I'm trying to understand this. If it were a CRON job in Linux or scheduled task in Windows Server, then I'd simply tell it when to start (i.e. daily at 6am) and it would take however long it takes to complete.

This leads me to several related questions:

  • Why would I need to specify an end time?
  • What if I don't know how long it will take to run?
  • If I set it too far in the future, do I run the risk of the data pipeline not completing in a timely manner?
  • If I set it too soon, will the pipeline break?
  • Why is it hard coded as a date instead of a frequency (i.e. it says to use this format -- "2014-10-14T16:32:41Z")

I found a prior question which sheds a little light on how to do frequency instead of hard coded dates, but my questions above are still unanswered by the solution.

2

2 Answers

4
votes

The 1 day schedule is just an example to highlight the concept that you would expect 24 activity windows if the frequency is set to hourly for 1 day as shown in the example.

Why would I need to specify an end time?

You do not have to specify an end time, if you want you can have the pipeline run indefinitely. However, you might have business reasons to set an end time, like to coincide with a yearly business cycle. The overall pipeline start and end time applies to the collection of activities within it. Activities will run according to the frequency you set (hourly, daily etc.) for the activity and availability of datasets. You can also set the start time for activities, or offset or delay them (for example if you want to process yesterday's data today), or set a start date in the past to backfill data.

Why is it hard coded as a date instead of a frequency?

The reason why pipeline start and end is a date and not a frequency is because it is the overall date interval for which your pipeline is active, and the individual processing activities deal with frequency and time of how often they run.

What if I don't know how long it will take to run?

Once the activities kick off they will run to completion. If they outstrip the end date the pipeline will simply not kickoff new activities.

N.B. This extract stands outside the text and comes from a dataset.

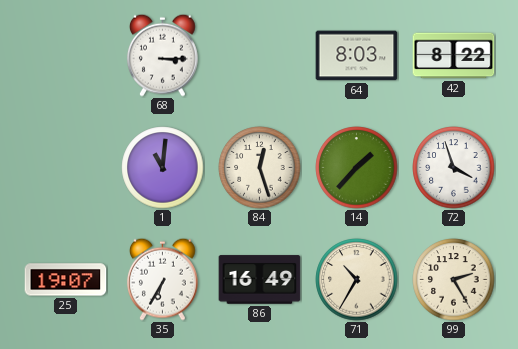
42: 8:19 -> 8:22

If I set it too far in the future, do I run the risk of the data pipeline not completing in a timely manner?

No, completing in a timely manner only has to do with your cluster size, data volume, and concurrency setting.

If I set it too soon, will the pipeline break?

See above

We provide this kind of complexity of schedule so that you can have much more flexibility in orchestrating multiple services while letting ADF manage cloud resources, rather than just kicking off a cron job. There is a lot more nuanced info about scheduling in our documentation here https://azure.microsoft.com/en-us/documentation/articles/data-factory-scheduling-and-execution/

0
votes

Why would I need to specify an end time?

In ADF1, if you are specifying Start time you must have to specify end time. if you do not specify start and end time, that's fine, you will able to deploy pipeline but activities in Pipeline will not trigger.